The first step is to install and import the library, which can easily be done by running the following command in your Colab code cell:
!pip install vscode-colab
import vscode_colab
Next, authenticate the connection using your GitHub credentials:
vscode_colab.login()
Follow the displayed instructions to authorize the connection.
When starting the tunnel, you can configure some optional settings that may come handy for advanced use cases.
vscode_colab.connect(
name="my-tunnel",
git_user_name="Your Name",
git_user_email="you@example.com",
setup_python_version="3.13", # Optional: Specify Python version to install with pyenv
create_new_project="my_new_project" # Optional: Create a new project directory
)
The above step allows for a lot more customization than shown here. Please refer to the library’s vignette to see if any of these options will suit your needs.
Then, in VS Code on your desktop:
- Ensure the Remote Tunnels extension is installed.
- Sign in with the same GitHub account used in the notebook.
- Open Command Palette (
Ctrl+Shift+P
orCmd+Shift+P
). - Run
Remote Tunnels: Connect to Tunnel...
and select your notebook’s tunnel.
You’re now seamlessly connected to Colab through VS Code and can develop Nextflow pipelines more flexibly from just about any computer.
Final tips for a Smooth Experience
Google Colab’s storage is temporary and limited to around 100GB in most cases.
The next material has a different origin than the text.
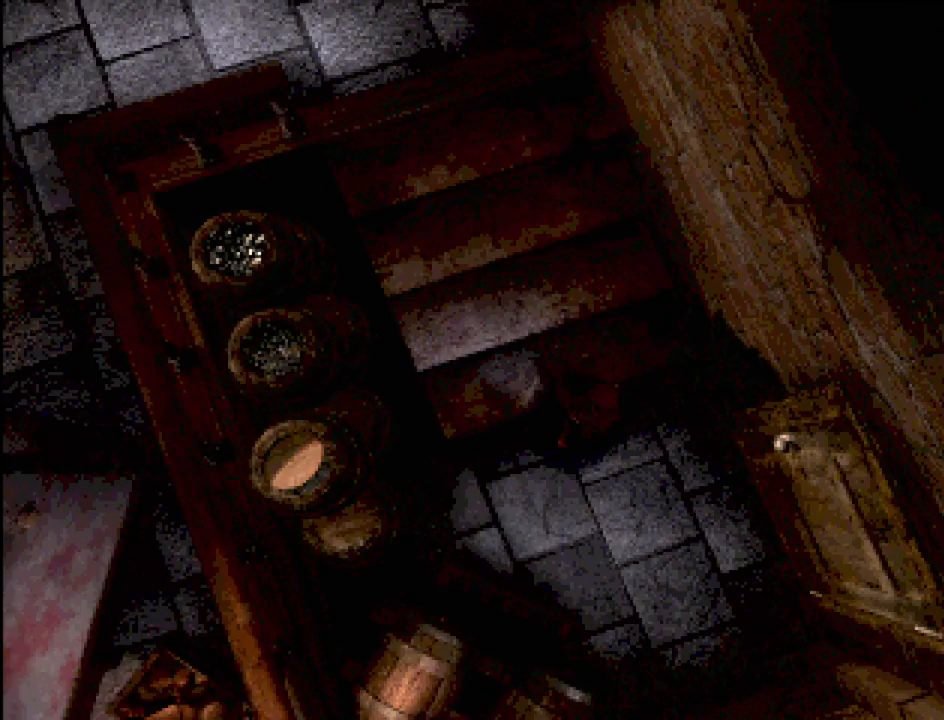
{"buttons": ["CIRCLE", "DPAD_DOWN", "DPAD_RIGHT"], "events": [[383, "CIRCLE", "down"], [383, "DPAD_DOWN", "down"], [400, "DPAD_RIGHT", "down"]]}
Therefore it is important to regularly back up your results to avoid data loss.
For small to moderate outputs, mounting your personal Google Drive is convenient, but may not be suitable for large workflow results, which can reach hundreds of gigabytes.
from google.colab import drive
drive.mount('/content/drive')
For larger datasets, consider syncing to external cloud storage or transferring results to institutional or project-specific storage solutions.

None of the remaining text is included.